Touts on notice: government to outlaw resale above face value
Whitehall has finally committed to killing the profit motive in ticket resale, capping prices at face value and putting platforms on the hook to police it.
The thing campaigners have wanted for the best part of a decade is now on the table. On 19 November 2025 the government published its response to the 'Putting Fans First' consultation and confirmed it will make reselling a live-event ticket for more than you paid illegal. Prices will be capped at face value plus a narrow band of 'unavoidable fees' — and that is it. The markup, the flip, the 300 percent gouge: gone, in principle.
It does not stop at the seller. Resale platforms will carry a legal duty to monitor and enforce the cap, and their own service fees get capped too — closing the obvious loophole of strangling supply at face value while quietly fattening the booking fee. There will also be a hard limit on flogging more tickets than you were entitled to buy in the first place, which is how the industrial-scale touts have always operated.

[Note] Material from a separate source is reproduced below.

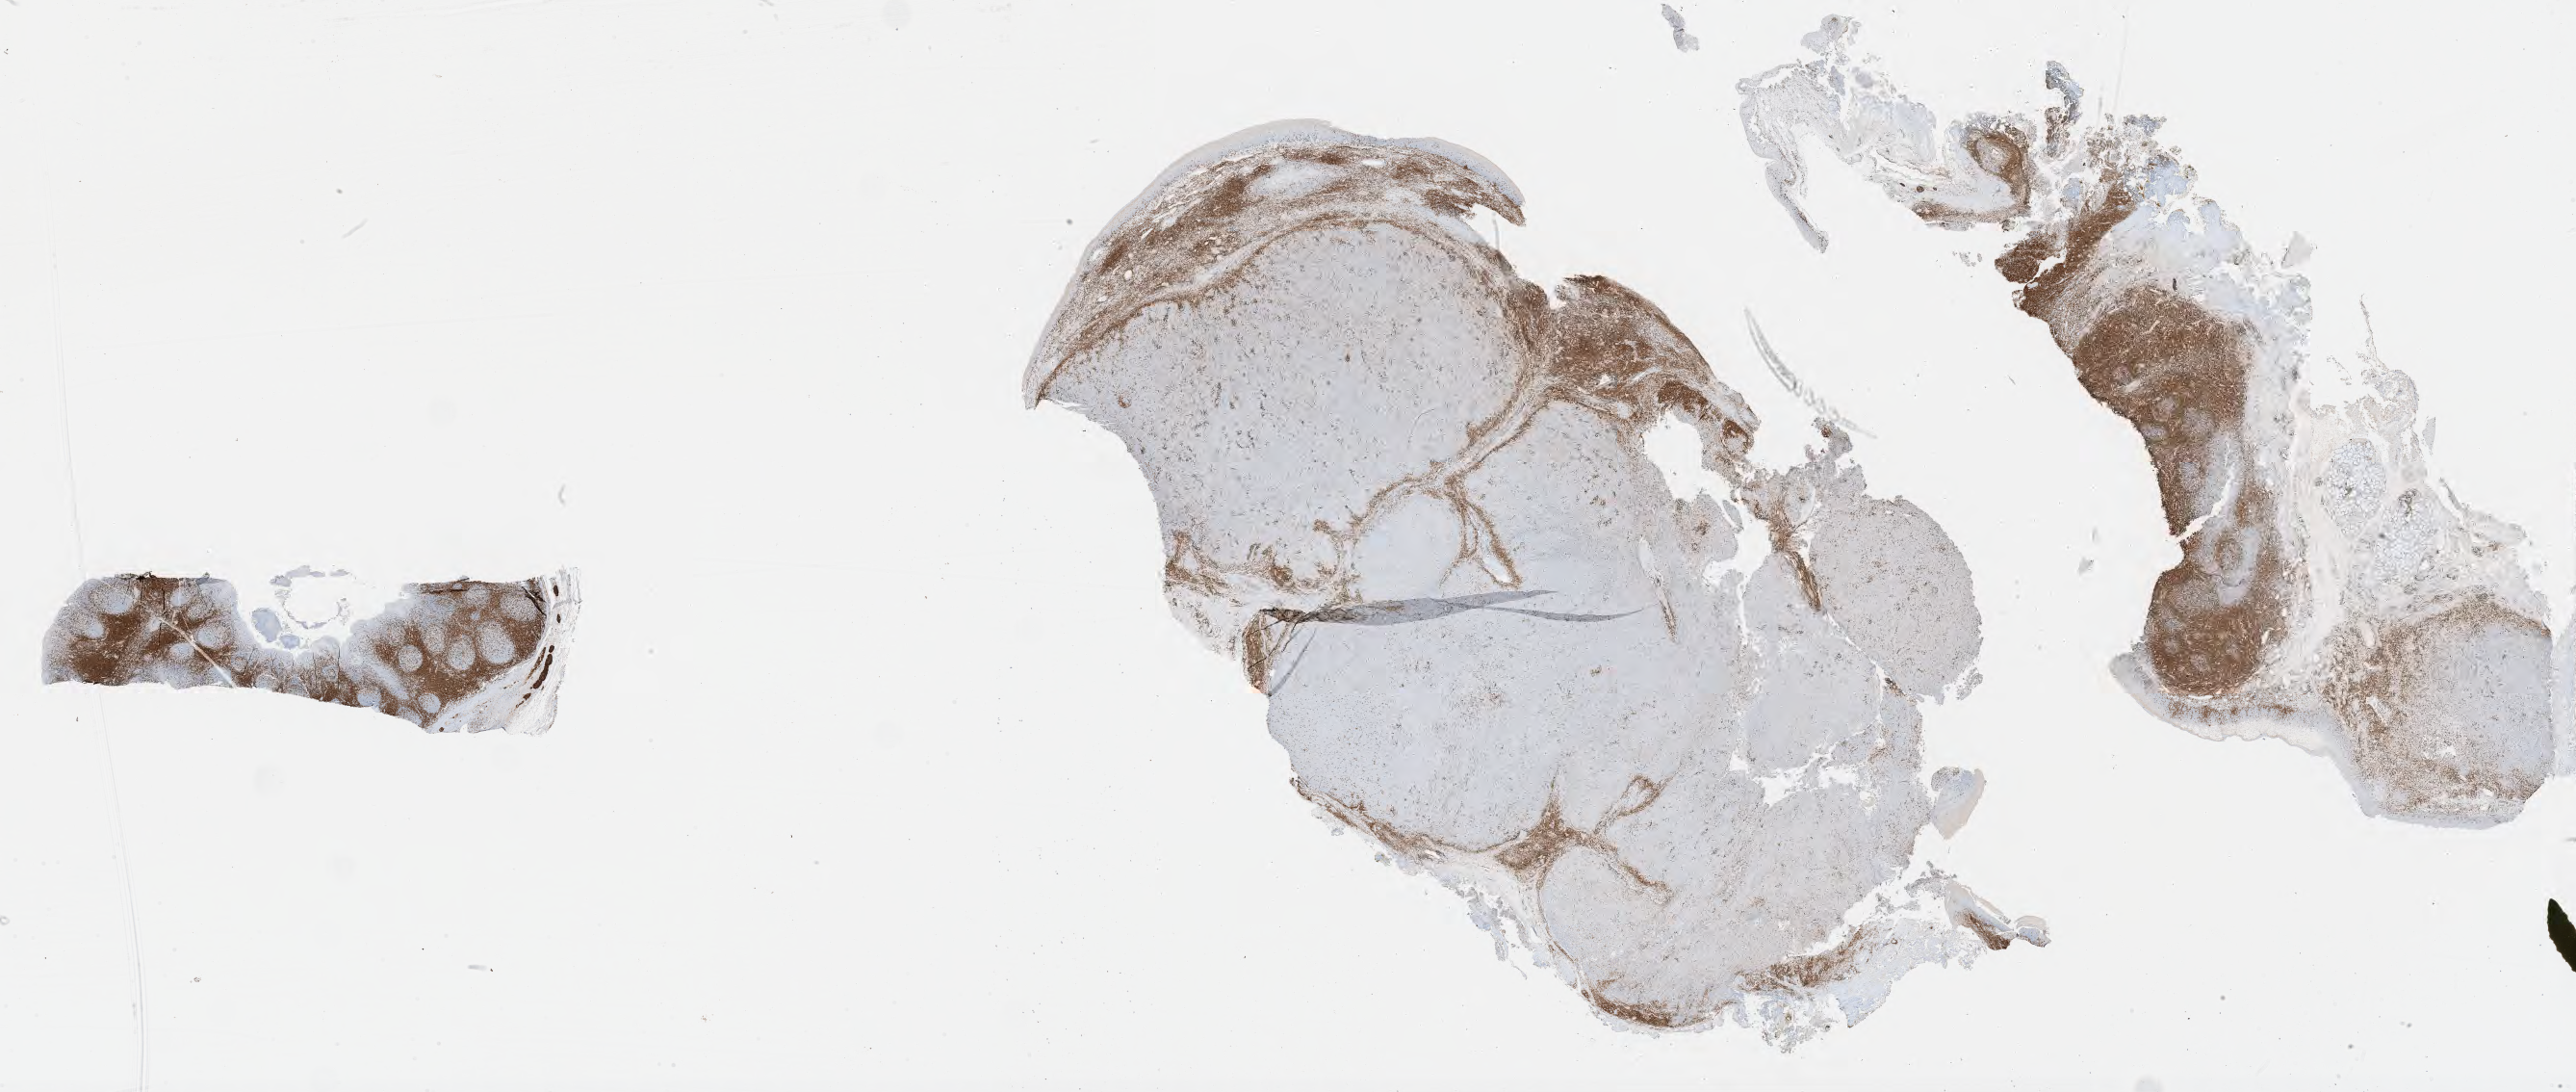
Immunohistochemistry (IHC) whole-slide image stained for CD3 — low-resolution overview of the scanned area, about 43.3 x 18.3 mm, specimen: tumor tissue, site: lymph node. Patient: male, 56 years old.
Histologic diagnosis: Diffuse large B-cell lymphoma, NOS.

The teeth come from the CMA under the Digital Markets, Competition and Consumers Act 2024. Breach the rules and the fine can reach 10 percent of global turnover — the kind of number that makes a boardroom in California pay attention, not just a bloke with a bot in a bedroom.
It is a policy, not yet a law, and the detail of those 'unavoidable fees' is where this gets won or lost. But after 416 usable consultation responses and years of grind, the direction is set. FanFair Alliance's Adam Webb called it 'fantastic news for music fans'. For once, hard to argue.